First and foremost, solderless breadboards are rarely a deployable format for electronic circuits. They work pretty well for certain (not all) kinds of prototypes. If you have a circuit that you intend to have any sort of lifetime, your plans should include some way to get your circuit off of a solderless breadboard, and into something more permanent.
There are a number of things you can do to make your life easier.
Things like color codes really help. Pick standard colors for Vss, Vcc, and ground. Stick with them. As mentioned by others, place pin 1's for all IC's in the same orientation. For inportant locations, make a little flag with a stub of wire and some tape to make a label. Sometimes it's useful to populate all your IC's first, and get them all powered and grounded neatly before you implement anything else.
The biggest thing you should do, however, is to break your circuit up into functional subcircuits in your head, and plan in advance how you intend to test whether a subcircuit is working. Then, build it, test it, leave it alone, and move on to the rest of the circuit.

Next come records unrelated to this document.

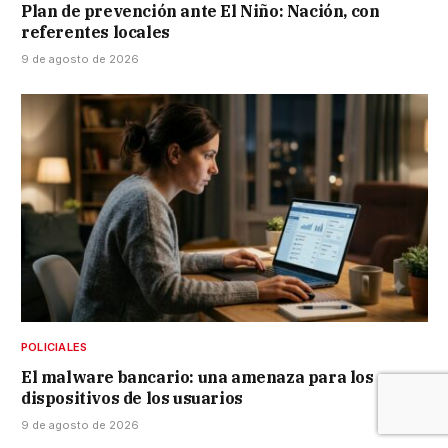
Plan de prevención ante El Niño: Nación, con
referentes locales
9 de agosto de 2026
POLICIALES
El malware bancario: una amenaza para los
dispositivos de los usuarios
9 de agosto de 2026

Usually, I do this from left to right -- inputs moving along towards middle stages, moving along toward output stages. That's a generality, however, and sometimes it makes more sense to deal with output stages first -- usually on the right side of the board.

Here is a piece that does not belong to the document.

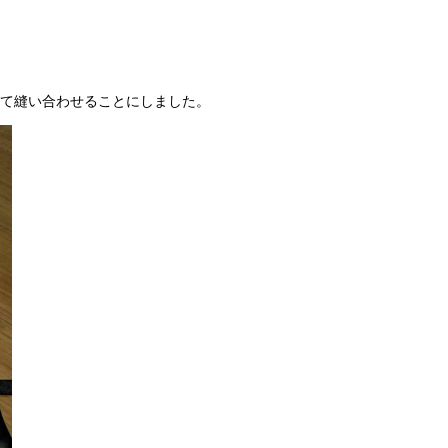
て縫い合わせることにしました。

If you're doing microcontroller design, this can get confusing, because the architecture is more of a central hub thing, with one unit receiving and sending ins and outs. In this case, you need to have a microcontroller setup that isolates various subcircuits, one at a time to let you test them. It should generate whatever test signals you need. Be sure to remember some reset circuitry.
Of course, breadboards are not robust. You move an oscilloscope probe, and short a cap to a resistor that's not mounted as stably as it should be. That's just the nature of the beast. When a circuit gets too big and complex, there are diminishing returns to leaving it on a solderless breadboard, mostly because of unintentional stuff like surprise shorts on a circuit that worked 5 minutes ago. Take the time to put down your working subsections on soldered breadboards. Better yet, build and test a subcomponent, plop it into a PCB design, and move on to the next subcomponent. Spend a few dollars and a week to get your prototype PCB, populate it, and enjoy your functional circuit.